Obscure startup wins prestigious CES 2024 award — you’ve probably never heard of it, but Panmnesia is the company that could make ChatGPT 6 (or 7) times faster

The highly coveted Innovation Award at the forthcoming Consumer Electronics Show (CES) 2024 event in January has been snapped up by a Korean startup for its AI accelerator.

Panmnesia has built its AI accelerator device on Compute Express Link (CXL) 3.0 technology, which allows an external memory pool to be shared with host computers, and components like the CPU, which can translate to near-limitless memory capacity. This is thanks to the incorporation of a CXL 3.0 controller into the accelerator chip.

CXL is used to connect system devices – including accelerators, memory expanders, processors, and switches. By linking up multiple accelerators and memory expanders using CXL switches, the technology can provide enough memory to an intensive system for AI applications.

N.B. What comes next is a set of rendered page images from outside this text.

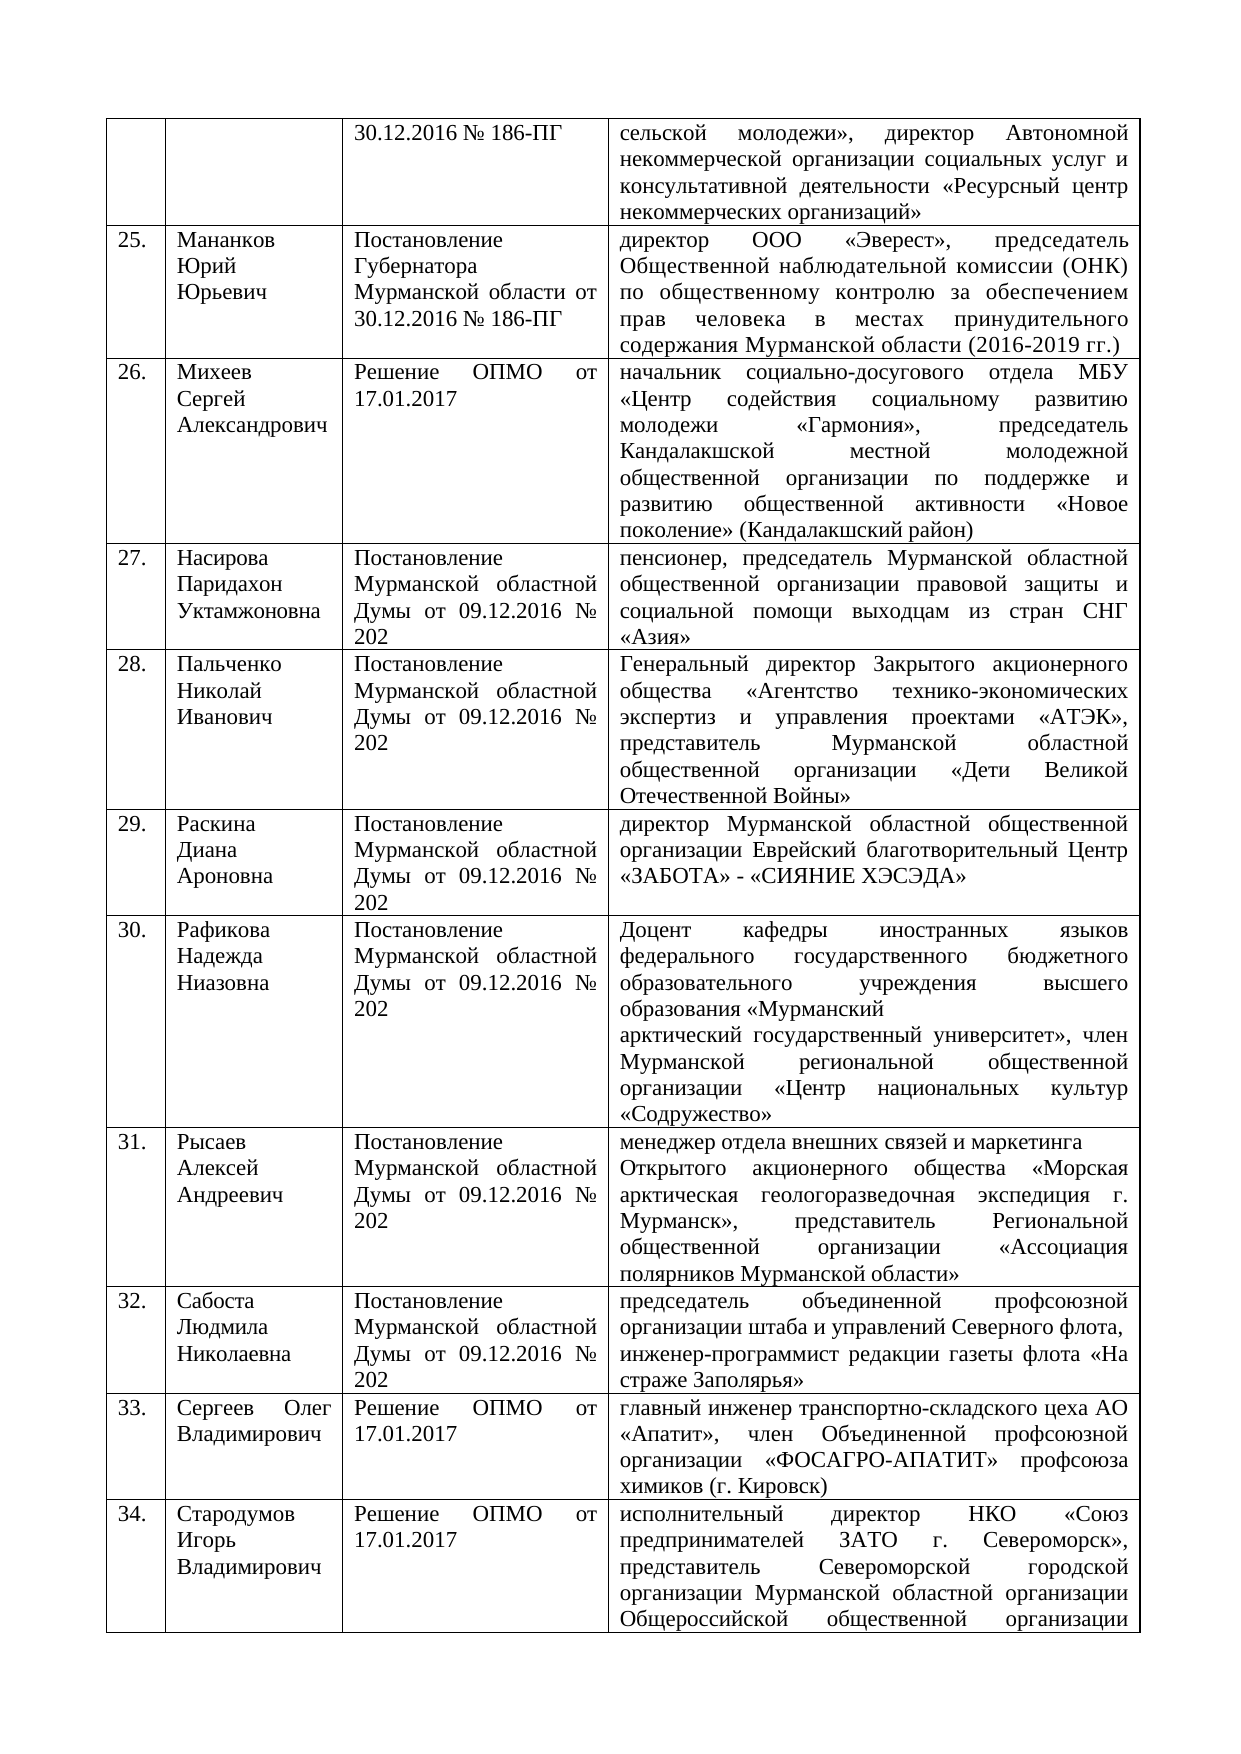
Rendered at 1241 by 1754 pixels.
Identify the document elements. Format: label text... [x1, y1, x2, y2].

table_cell Раскина Диана Ароновна [166, 810, 342, 915]
table_cell пенсионер, председатель Мурманской областной общественной организации правовой защиты и социальной помощи выходцам из стран СНГ «Азия» [609, 544, 1139, 649]
table_cell Рысаев Алексей Андреевич [166, 1128, 342, 1286]
table_cell Решение ОПМО от 17.01.2017 [343, 359, 608, 543]
table_cell Сергеев Олег Владимирович [166, 1394, 342, 1499]
table_cell [107, 650, 165, 808]
table_cell Постановление Мурманской областной Думы от 09.12.2016 № 202 [343, 544, 608, 649]
table_cell [107, 1500, 165, 1632]
table_cell Рафикова Надежда Ниазовна [166, 916, 342, 1127]
table_cell Постановление Мурманской областной Думы от 09.12.2016 № 202 [343, 810, 608, 915]
table_cell менеджер отдела внешних связей и маркетинга Открытого акционерного общества «Морская арктическая геологоразведочная экспедиция г. Мурманск», представитель Региональной общественной организации «Ассоциация полярников Мурманской области» [609, 1128, 1139, 1286]
table_cell Генеральный директор Закрытого акционерного общества «Агентство технико-экономических экспертиз и управления проектами «АТЭК», представитель Мурманской областной общественной организации «Дети Великой Отечественной Войны» [609, 650, 1139, 808]
table_cell Постановление Губернатора Мурманской области от 30.12.2016 № 186-ПГ [343, 226, 608, 357]
table_cell Михеев Сергей Александрович [166, 359, 342, 543]
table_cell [609, 1500, 1139, 1632]
table_cell Постановление Мурманской областной Думы от 09.12.2016 № 202 [343, 650, 608, 808]
table_cell [107, 359, 165, 543]
table_cell председатель объединенной профсоюзной организации штаба и управлений Северного флота, инженер-программист редакции газеты флота «На страже Заполярья» [609, 1287, 1139, 1392]
table_cell [107, 916, 165, 1127]
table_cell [166, 1500, 342, 1632]
table_cell директор ООО «Эверест», председатель Общественной наблюдательной комиссии (ОНК) по общественному контролю за обеспечением прав человека в местах принудительного содержания Мурманской области (2016-2019 гг.) [609, 226, 1139, 357]
table_cell Постановление Мурманской областной Думы от 09.12.2016 № 202 [343, 1287, 608, 1392]
table_cell [107, 810, 165, 915]
table_cell [107, 1394, 165, 1499]
table_cell главный инженер транспортно-складского цеха АО «Апатит», член Объединенной профсоюзной организации «ФОСАГРО-АПАТИТ» профсоюза химиков (г. Кировск) [609, 1394, 1139, 1499]
table_cell Постановление Мурманской областной Думы от 09.12.2016 № 202 [343, 1128, 608, 1286]
table_cell Сабоста Людмила Николаевна [166, 1287, 342, 1392]
table_cell Пальченко Николай Иванович [166, 650, 342, 808]
table_cell начальник социально-досугового отдела МБУ «Центр содействия социальному развитию молодежи «Гармония», председатель Кандалакшской местной молодежной общественной организации по поддержке и развитию общественной активности «Новое поколение» (Кандалакшский район) [609, 359, 1139, 543]
table_cell [107, 1128, 165, 1286]
table_cell Мананков Юрий Юрьевич [166, 226, 342, 357]
table_cell [107, 226, 165, 357]
table_cell Доцент кафедры иностранных языков федерального государственного бюджетного образовательного учреждения высшего образования «Мурманский арктический государственный университет», член Мурманской региональной общественной организации «Центр национальных культур «Содружество» [609, 916, 1139, 1127]
table_cell Решение ОПМО от 17.01.2017 [343, 1394, 608, 1499]
table_cell Постановление Мурманской областной Думы от 09.12.2016 № 202 [343, 916, 608, 1127]
table_cell [107, 119, 165, 224]
table_cell Насирова Паридахон Уктамжоновна [166, 544, 342, 649]
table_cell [166, 119, 342, 224]
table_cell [343, 1500, 608, 1632]
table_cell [609, 119, 1139, 224]
table_cell [107, 544, 165, 649]
table_cell [107, 1287, 165, 1392]
table_cell директор Мурманской областной общественной организации Еврейский благотворительный Центр «ЗАБОТА» - «СИЯНИЕ ХЭСЭДА» [609, 810, 1139, 915]
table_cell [343, 119, 608, 224]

What CXL 3.0 means for LLMs

The use of CXL 2.0 in devices like this would allow particular hosts access to their dedicated portion of pooled external memory, while the latest generation allows hosts to access the entire pool as and when needed.

“We believe that our CXL technology will be a cornerstone for next-generation AI acceleration system,” said Panmesia founder and CEO Myoungsoo Jung in a statement.

“We remain committed to our endeavor revolutionizing not only for AI acceleration system, but also other general-purpose environments such as data centers, cloud computing, and high-performance computing.”

Panmnesia’s technology works akin to how clusters of servers may share external SSDs to store data, and would be particularly useful for servers because they’ll often need to access more data that they can hold in the memory that’s in-built.

This device is built specifically for large-scale AI applications – and its creators claim it’s 101 times faster at performing AI-based search functions than conventional services, which use SSDs to store data, linked via networks. The architecture also minimizes energy costs and operational expenditure.

If used in the configuration of servers that the likes of OpenAI use to host its large language models (LLMs) such as ChatGPT, alongside hardware from other suppliers, it might drastically improve the performance of these models.